(Dari Sudut Pandang Alkitab)
Drs. Tiopan Manihuruk, M. Div
Yoh 12:20-36
Peristiwa dalam Yoh 12:20-36 ini adalah peristiwa pesta perayaan Paskah orang Yahudi yang dihadiri banyak orang Yunani. Tapi Yunani yang di sini adalah Helenis, yaitu orang Yahudi yang telah kehilangan akar keyahudian. Pesta Paskah ini adalah sebuah pesta peringatan keluarnya bangsa Israel dari Mesir. Biasanya ada puasa dan pesta selama tujuh hari. Jadi sebelum hari itu, Yesus memasuki sebuah daerah (19). Waktu pesta itu dikatakan mereka ingin bertemu dengan Yesus dan mereka menghubungi Filipus lalu ke Andreas, akhirnya mereka tiba pada Yesus.
Tetapi satu hal yang menarik adalah jawaban Yesus. Dalam ayat 23 dikatakan, “Tetapi Yesus menjawab mereka, kata-Nya: "Telah tiba saatnya Anak Manusia dimuliakan”. Yesus memberikan respon yang tidak mereka duga. Ada dua hal yang bisa kita lihat, pertama adalah ‘saat’ yang dimaksudkan di sini adalah ‘saat kematian’ (sacrificial death) pada kayu salib. Kedua, ‘dimuliakan’ itu berarti ‘kematian di salib’, kebangkitan dan pengangkatan (41, 13:31-32), sesuatu hal yang sangat dibanggakan di dalam diri Kristus.
Dalam teologia Yohanes, salib adalah kemuliaan bukan kegagalan, kehinaan, ataupun kenistaan. Yesus langsung mengarahkan perhatian mereka pada bagian ini (baca: salib). Ketika Yesus berkata demikian, muncul pertanyaan, ‘Bagaimanakah Yesus dimuliakan?’(24). Dalam ay 24 dikatakan, “Aku berkata kepadamu: Sesungguhnya jikalau biji gandum tidak jatuh ke dalam tanah dan mati, ia tetap satu biji saja; tetapi jika ia mati, ia akan menghasilkan banyak buah”. Cara Yesus dimuliakan dibicarakan melalui tiga hal, yaitu 1) biji dan tanaman, 2) kehidupan dan kematian, dan 3) hamba dan tuan (24-26). Dalam tiga aspek ini Yesus hendak menggambarkan bahwa kematianNya bagaikan menanamkan sebuah benih ke dalam tanah. Kelihatannya ini adalah sebuah tragedi (salib) – bagaikan benih yang sudah ditanam tidak kelihatan lagi, tetapi pada waktunya akan tumbuh – besar dan berbuah. Sesungguhnya hal ini adalah sebuah kemenangan. Sebuah kemenangan dari kasih Allah yang berkorban (God’s self giving love), yaitu kasih yang menarik seluruh dunia (diwakili oleh Yunani) datang kepada Allah (32-33).

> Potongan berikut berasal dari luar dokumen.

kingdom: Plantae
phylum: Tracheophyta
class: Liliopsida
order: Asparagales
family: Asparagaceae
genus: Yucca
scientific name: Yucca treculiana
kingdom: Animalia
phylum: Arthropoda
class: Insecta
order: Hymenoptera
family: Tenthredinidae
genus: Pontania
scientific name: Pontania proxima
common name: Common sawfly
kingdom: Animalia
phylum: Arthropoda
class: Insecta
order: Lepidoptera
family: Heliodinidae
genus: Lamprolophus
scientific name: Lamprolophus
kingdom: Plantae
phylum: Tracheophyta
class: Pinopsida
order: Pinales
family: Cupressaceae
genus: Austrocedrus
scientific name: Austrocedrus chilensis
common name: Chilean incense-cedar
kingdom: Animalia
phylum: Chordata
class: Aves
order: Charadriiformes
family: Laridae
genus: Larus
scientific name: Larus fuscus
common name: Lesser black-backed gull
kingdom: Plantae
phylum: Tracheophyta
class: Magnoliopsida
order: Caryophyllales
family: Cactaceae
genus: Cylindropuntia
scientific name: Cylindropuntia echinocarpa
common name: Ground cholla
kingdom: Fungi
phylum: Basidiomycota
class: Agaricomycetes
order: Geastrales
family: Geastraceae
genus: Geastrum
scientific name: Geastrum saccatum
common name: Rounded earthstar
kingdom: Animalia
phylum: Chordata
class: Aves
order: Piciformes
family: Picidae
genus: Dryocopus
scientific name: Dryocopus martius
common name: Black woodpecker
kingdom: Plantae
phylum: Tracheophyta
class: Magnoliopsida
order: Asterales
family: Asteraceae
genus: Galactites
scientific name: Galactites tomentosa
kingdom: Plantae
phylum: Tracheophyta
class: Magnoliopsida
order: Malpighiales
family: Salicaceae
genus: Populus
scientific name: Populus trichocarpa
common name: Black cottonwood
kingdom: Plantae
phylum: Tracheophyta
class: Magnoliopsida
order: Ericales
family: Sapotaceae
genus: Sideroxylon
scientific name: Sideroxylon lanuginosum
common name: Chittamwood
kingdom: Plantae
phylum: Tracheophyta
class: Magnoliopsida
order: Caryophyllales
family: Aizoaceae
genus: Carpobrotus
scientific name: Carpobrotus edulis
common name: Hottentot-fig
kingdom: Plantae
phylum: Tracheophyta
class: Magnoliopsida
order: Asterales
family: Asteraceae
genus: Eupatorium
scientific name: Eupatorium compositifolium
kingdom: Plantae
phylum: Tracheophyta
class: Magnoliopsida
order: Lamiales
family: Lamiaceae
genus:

Dalam konteks biji dan tanaman, hidup dan kematian dan Tuhan dan hamba, yang dimaksudkan Tuhan Yesus adalah sebuah paradigma berpikir yang berbeda dengan orang-orang dunia. Dalam konteks orang Yahudi, salib adalah sebuah kehinaan. Ini adalah hukuman untuk pelaku kriminalitas tingkat tinggi dan hukuman yang paling hina dalam budaya Yahudi. Tetapi di sini kita melihat ada paradigma berpikir bahwa yang paling hina dan paling tidak dihargai orang Yahudi justru yang paling dimuliakan di dalam diri Kristus dan dengan cara kematian di atas kayu saliblah Yesus ditinggikan.
Yesus membuat sebuah metafora di mana jika biji tidak ditanam dan ditenggelamkan di dalam tanah, maka biji itu tidak akan pernah bertumbuh dan berproduksi. Dalam tiga metafora ini Yesus ingin menyampaikan bahwa jika kita ingin berproduksi, tidak ada jalan lain bahwa kita harus menderita dan mati dan hal ini bisa menghasilkan sebuah kehidupan yang berelasi dengan ketaatan dan kerelaan untuk menderita. Sesungguhnya hal ini adalah sebuah kemenangan. Jadi ada sebuah kebanggaan bukan dengan paradigma dunia atau dengan apa yang dihargai oleh dunia, tetapi kita memiliki cara pandang yang berbeda bahwa yang hina bagi dunia ternyata adalah sesuatu yang mulia di hadapan Allah bagi anak-anak Tuhan.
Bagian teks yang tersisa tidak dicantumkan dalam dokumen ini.